同じソフトテニス部に所属し、何度か悟さんに交際を申し込んだことがあったという。だが思いは届かず、安福容疑者の愛情はゆがみ始める。別の大学に進んだ悟さんのテニスの練習場で待ち伏せるなど、ストーカーまがいの行動もあった。
「そのときは大学近くの喫茶店に連れて行って“気持ちには応えられない”と伝えたら、わっと泣き始めて……」(悟さん)
それ以降、悟さんの前に安福容疑者が姿を見せることはなかった。
別の男性と結婚し、子供にも恵まれた安福容疑者。その頃の彼女について、こんなエピソードがある。
「小学校の入学式で子供同士のトラブルになり、安福容疑者が激高して、学校を通じて相手の親に謝罪を要求したことがあったそうです。大ごとにするようなことではないのに、烈火のごとく怒り狂っていたとかで……」(容疑者を知る学校関係者)
一方で失意もあった。
「事件の10年ほど前に、安福容疑者はまだ幼かった長女を血液の重い病気で亡くしています。そのことを親族からひどく叱責され、落胆していたようです」(捜査関係者)
安福容疑者と悟さんが“再会”したのは’99年6月。愛を拒否されてから20年以上が経っていた。
「ソフトテニス部の同窓会でした。
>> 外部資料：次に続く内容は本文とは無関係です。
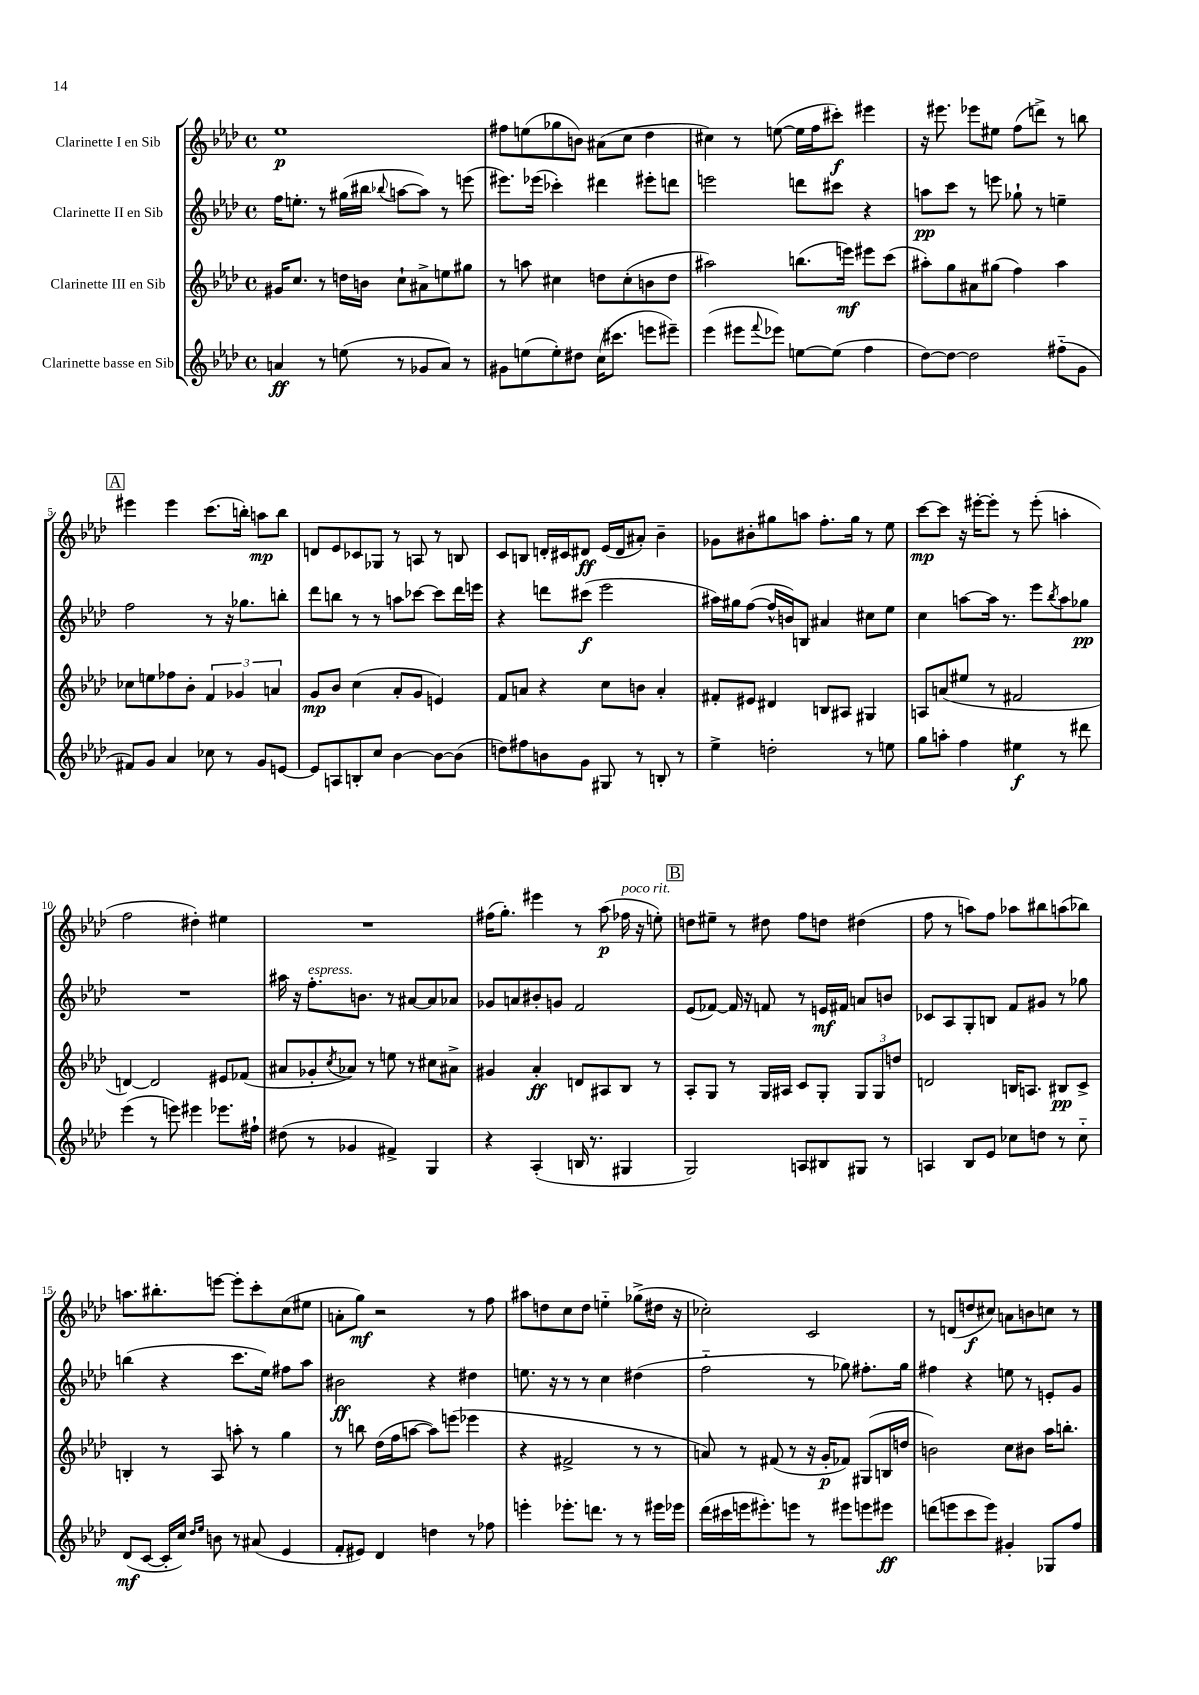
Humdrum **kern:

容疑者から話しかけてきて、“結婚して、仕事も家事もバリバリやって頑張ってる”と言っていました。“いいね、頑張ってよ”くらいは返しましたが、あまりつっこんだ会話はしませんでした」(悟さん)
事件が起きたのは、それから5か月後だった。
「そっけない態度の悟さんに、再び相手にされなかったと逆恨みした可能性もあるとみています」(前出・全国紙社会部記者)
あまりに身勝手な凶行に走った安福容疑者だが、それから26年間、事件現場の近隣で怯えながら暮らしていたという。
「日中は市内の大型スーパーの事務員としてアルバイトをしていましたが、周囲と深くコミュニケーションを取ってはいなかったようです。自宅の近隣でも、安福容疑者の夫の姿は見かけられているのに、彼女の話はほとんど出てこない。事件へのかかわりは家族や周囲にも話せず、引っ越しもできないなか、“逃げ切りたい”という思いで日々を過ごしていたのです」(前出・全国紙社会部記者)
26年間の沈黙は、悟さんにも長男にも、あまりにも長すぎた。